Time taken: 178.35575ms
.
.
.
Time taken: 150.610625ms
.
.
.
Time taken: 187.035958ms
.
.
.
Time taken: 154.888458ms
Results
The implementation of concurrency in Approach #2 demonstrated a remarkable improvement in execution time. The concurrent approach took an average of 169.80 milliseconds per request, while the sequential approach averaged 247.68 milliseconds per request.
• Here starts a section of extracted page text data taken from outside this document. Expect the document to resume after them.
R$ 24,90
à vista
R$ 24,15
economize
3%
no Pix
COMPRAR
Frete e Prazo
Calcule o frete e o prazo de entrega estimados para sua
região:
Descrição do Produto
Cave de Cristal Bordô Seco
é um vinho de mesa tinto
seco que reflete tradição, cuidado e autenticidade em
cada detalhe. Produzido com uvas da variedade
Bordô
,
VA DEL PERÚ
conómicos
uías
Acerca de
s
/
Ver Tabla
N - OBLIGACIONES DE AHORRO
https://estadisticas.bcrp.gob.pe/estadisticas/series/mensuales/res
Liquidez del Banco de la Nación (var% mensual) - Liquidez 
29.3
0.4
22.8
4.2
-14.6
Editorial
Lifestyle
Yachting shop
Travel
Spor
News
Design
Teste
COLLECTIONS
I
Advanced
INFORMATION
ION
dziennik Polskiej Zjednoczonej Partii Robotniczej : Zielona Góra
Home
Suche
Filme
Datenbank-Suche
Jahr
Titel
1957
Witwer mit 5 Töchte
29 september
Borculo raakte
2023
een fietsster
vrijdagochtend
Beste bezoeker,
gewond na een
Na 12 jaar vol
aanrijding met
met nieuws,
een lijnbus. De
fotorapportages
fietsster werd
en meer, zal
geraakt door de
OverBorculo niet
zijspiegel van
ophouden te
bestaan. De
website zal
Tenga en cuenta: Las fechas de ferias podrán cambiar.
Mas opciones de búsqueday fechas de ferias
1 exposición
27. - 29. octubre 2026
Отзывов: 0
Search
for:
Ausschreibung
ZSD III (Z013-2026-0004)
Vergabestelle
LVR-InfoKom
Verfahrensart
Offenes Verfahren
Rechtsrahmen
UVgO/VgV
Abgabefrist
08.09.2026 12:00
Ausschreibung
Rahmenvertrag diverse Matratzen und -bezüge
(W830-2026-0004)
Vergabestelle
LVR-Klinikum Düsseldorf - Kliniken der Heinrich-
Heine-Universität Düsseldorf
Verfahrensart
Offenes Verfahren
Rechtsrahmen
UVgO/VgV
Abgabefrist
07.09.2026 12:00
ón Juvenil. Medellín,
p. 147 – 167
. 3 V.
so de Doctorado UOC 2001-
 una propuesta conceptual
This equates to an impressive 31.45% reduction in time (77.88 ms)!
Unlocking New Levels of Performance with Go Concurrency
In our exploration of Go’s concurrency capabilities, the evidence is clear: employing goroutines and channels can create substantial improvements in processing efficiency. For developers and enterprises alike, embracing these features of Go can unlock new levels of performance, enabling more effective use of computing resources and offering an edge in the dynamic world of software development.